I was sorry to have my name mentioned as one of the great authors, because they have a sad habit of dying off. Chaucer is dead, Spencer is dead, so is Milton, so is Shakespeare, and I am not feeling very well myself.
GALVESTON ORPHAN BAZAAR
Addressat A fair held at the Waldorf-Astoria,
new York, in
October,
1900, in aid of the orphans at Galveston
I expected that the Governor of Texas would occupy this place first and would speak to you, and in the course of his remarks would drop a text for me to talk from; but with the proverbial obstinacy that is proverbial with governors, they go back on their duties, and he has not come here, and has not furnished me with a text, and I am here without a text. I have no text except what you furnish me with your handsome faces, and —but I won’t continue that, for I could go on forever about attractive faces, beautiful dresses, and other things. But, after all, compliments should be in order in a place like this.

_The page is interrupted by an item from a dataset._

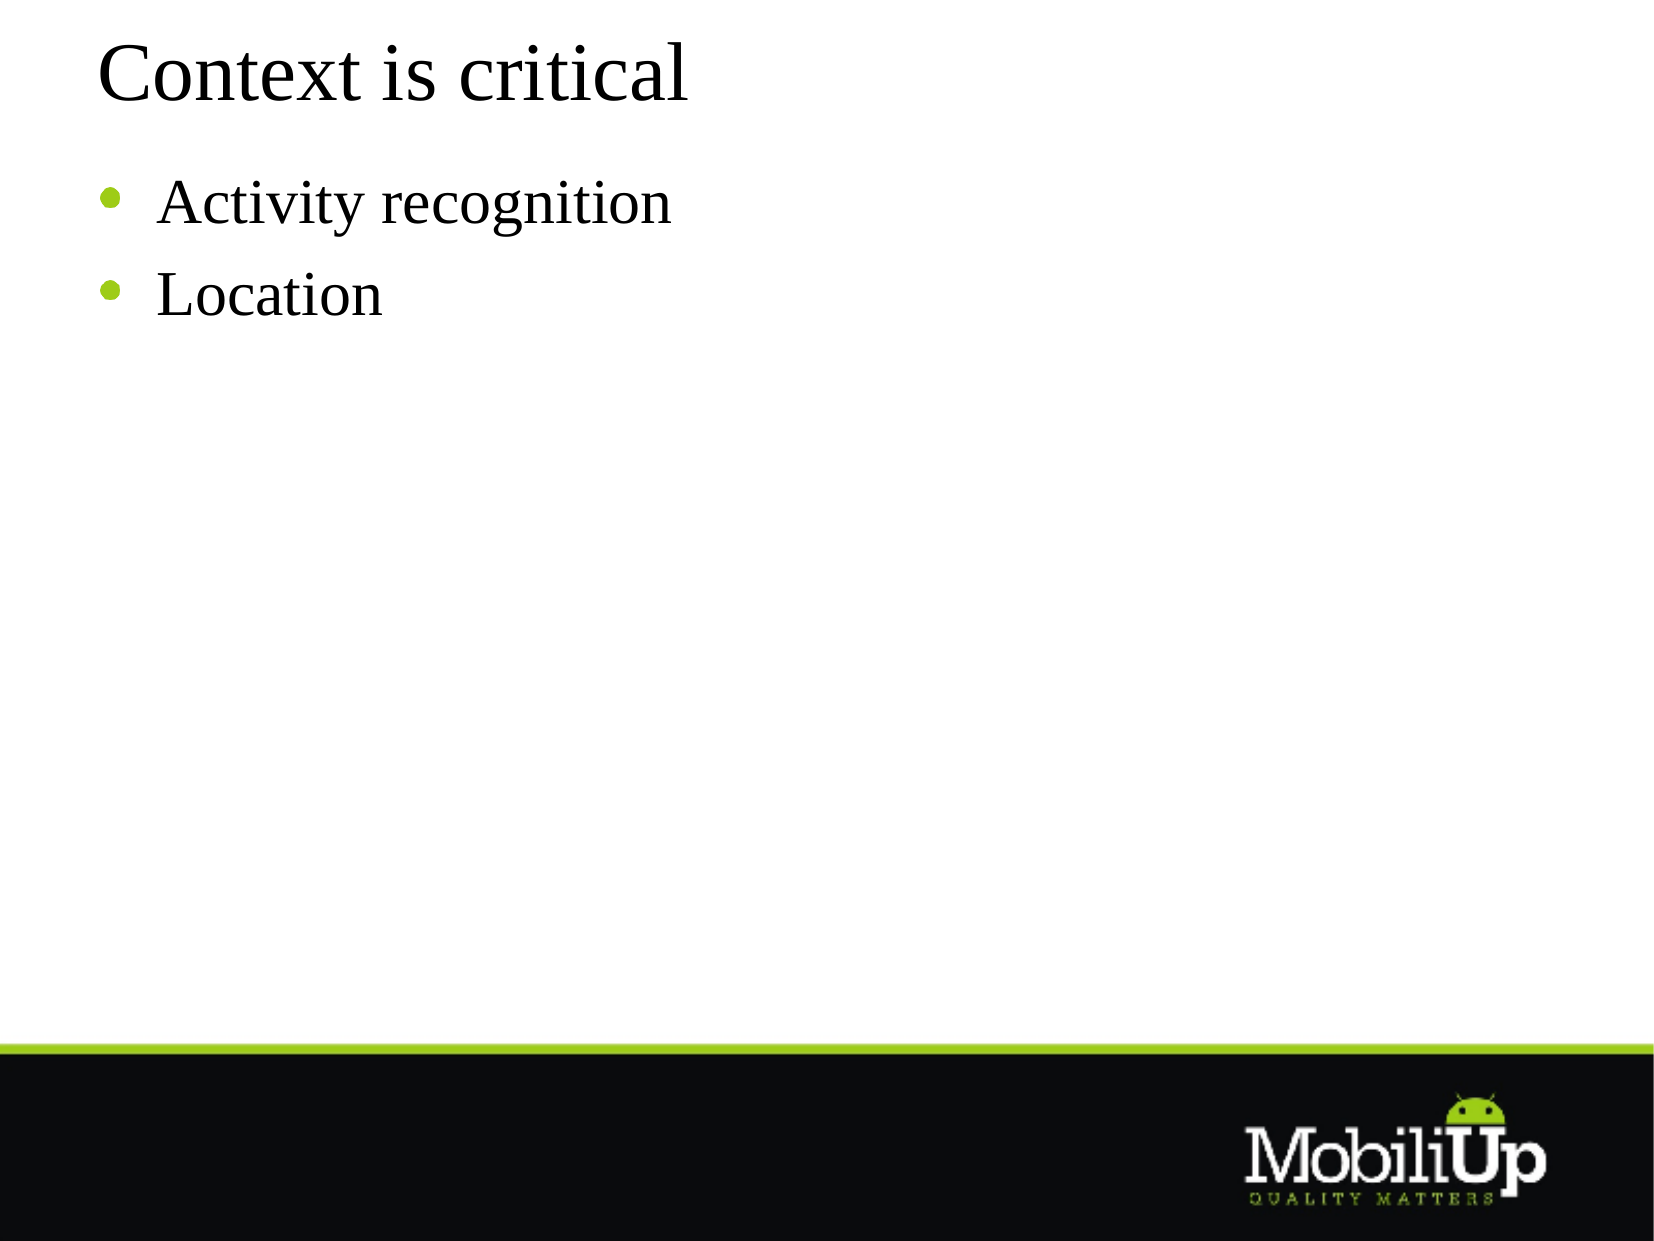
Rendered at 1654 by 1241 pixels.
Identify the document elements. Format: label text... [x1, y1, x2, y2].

title Context is critical [82, 9, 1571, 125]
list Activity recognition Location [85, 151, 1574, 871]
picture [0, 0, 1654, 1241]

I have been in New York two or three days, and have been in a condition of strict diligence night and day, the object of this diligence being to regulate the moral and political situation on this planet—put it on a sound basis—and when you are regulating the conditions of a planet it requires a great deal of talk in a great many kinds of ways, and when you have talked a lot the emptier you get, and get also in a position of corking. When I am situated like that, with nothing to say, I feel as though I were a sort of fraud; I seem to be playing a part, and please consider I am playing a part for want of something better, and this, is not unfamiliar to me; I have often done this before.

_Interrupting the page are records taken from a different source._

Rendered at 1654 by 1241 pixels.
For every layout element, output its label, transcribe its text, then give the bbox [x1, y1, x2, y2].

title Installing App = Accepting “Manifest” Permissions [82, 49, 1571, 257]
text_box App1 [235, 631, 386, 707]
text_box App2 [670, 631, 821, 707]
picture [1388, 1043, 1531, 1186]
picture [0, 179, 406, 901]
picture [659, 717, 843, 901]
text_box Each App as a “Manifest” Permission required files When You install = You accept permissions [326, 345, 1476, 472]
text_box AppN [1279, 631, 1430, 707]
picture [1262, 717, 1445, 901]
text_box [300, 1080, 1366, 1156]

When I was here about eight years ago I was coming up in a car of the elevated road. Very few people were in that car, and on one end of it there was no one, except on the opposite seat, where sat a man about fifty years old, with a most winning face and an elegant eye—a beautiful eye; and I took him from his dress to be a master mechanic, a man who had a vocation. He had with him a very fine little child of about four or five years. I was watching the affection which existed between those two. I judged he was the grandfather, perhaps. It was really a pretty child, and I was admiring her, and as soon as he saw I was admiring her he began to notice me.
I could see his admiration of me in his eye, and I did what everybody else would do—admired the child four times as much, knowing I would get four times as much of his admiration. Things went on very pleasantly. I was making my way into his heart.